= Instructions for the task =
Only the number is wanted: count the lines in the data with "plate" in them.
:: Supplied records
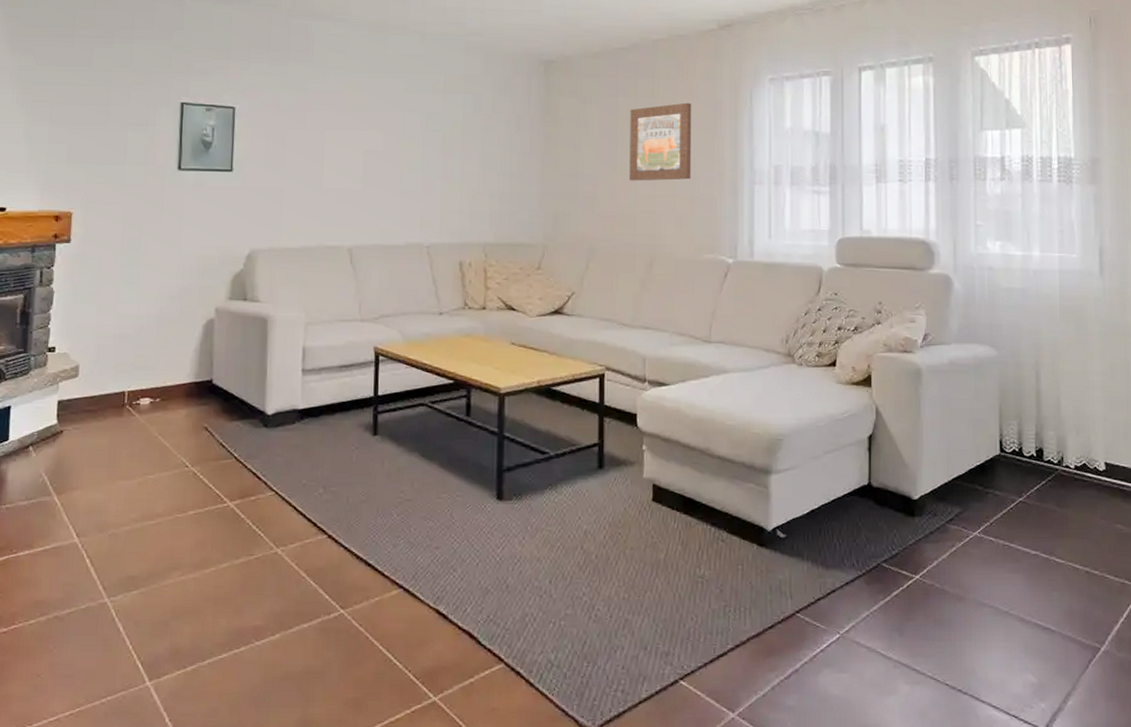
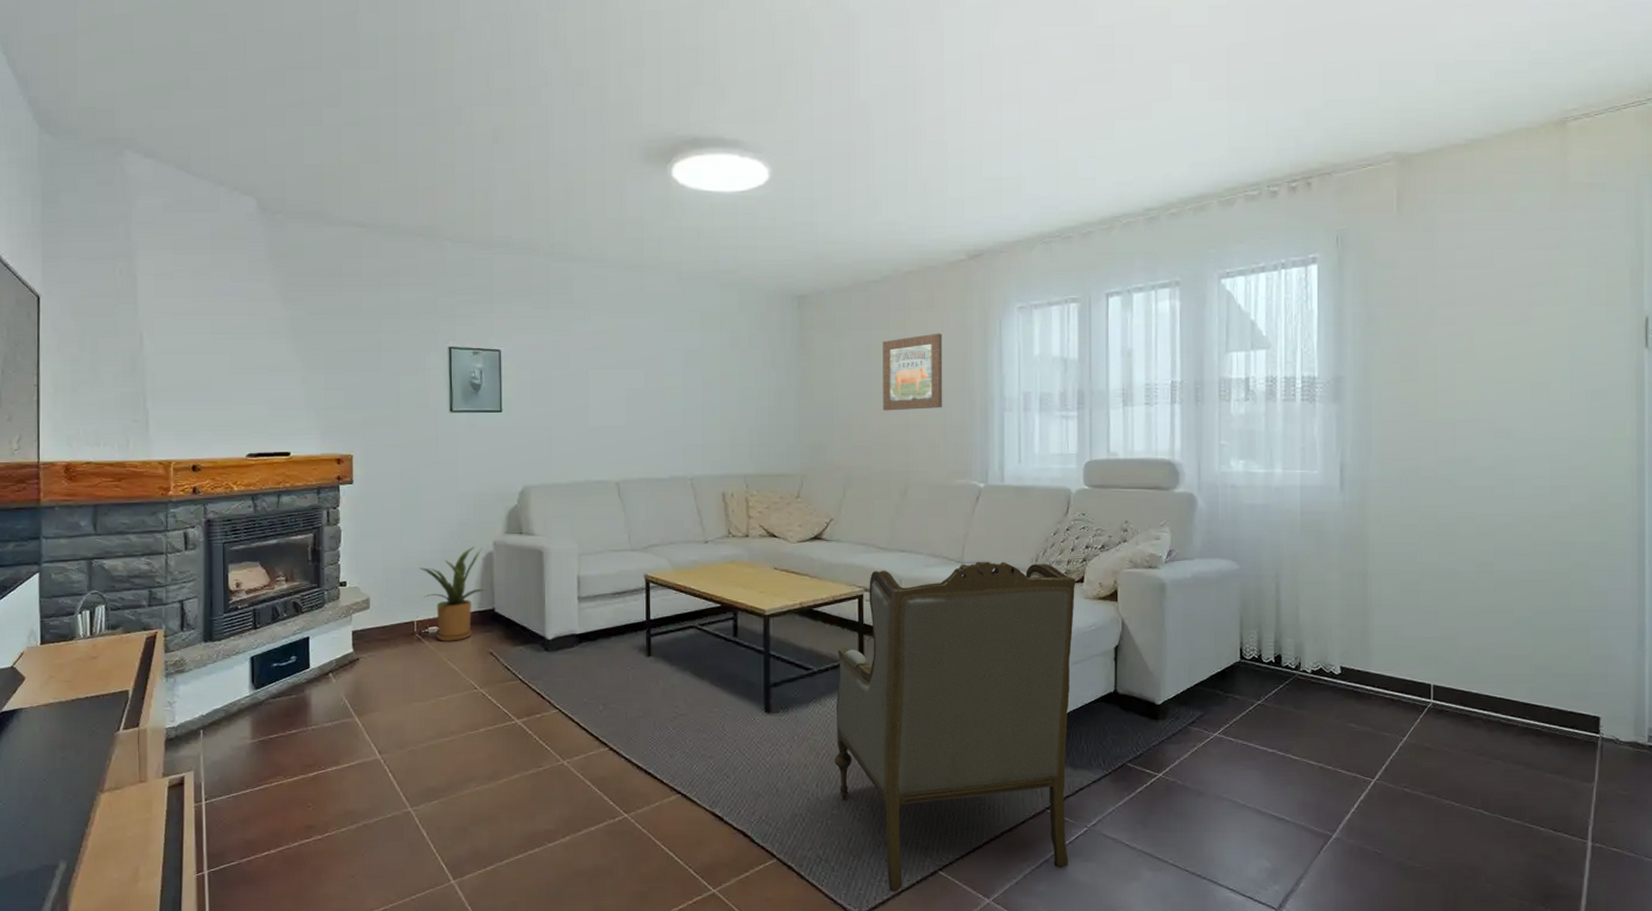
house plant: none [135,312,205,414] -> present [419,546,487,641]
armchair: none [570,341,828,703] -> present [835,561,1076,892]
::::
:: Supplied records
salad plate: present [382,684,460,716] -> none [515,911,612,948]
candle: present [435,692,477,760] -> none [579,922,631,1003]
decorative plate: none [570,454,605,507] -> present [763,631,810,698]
::::
= Response =
2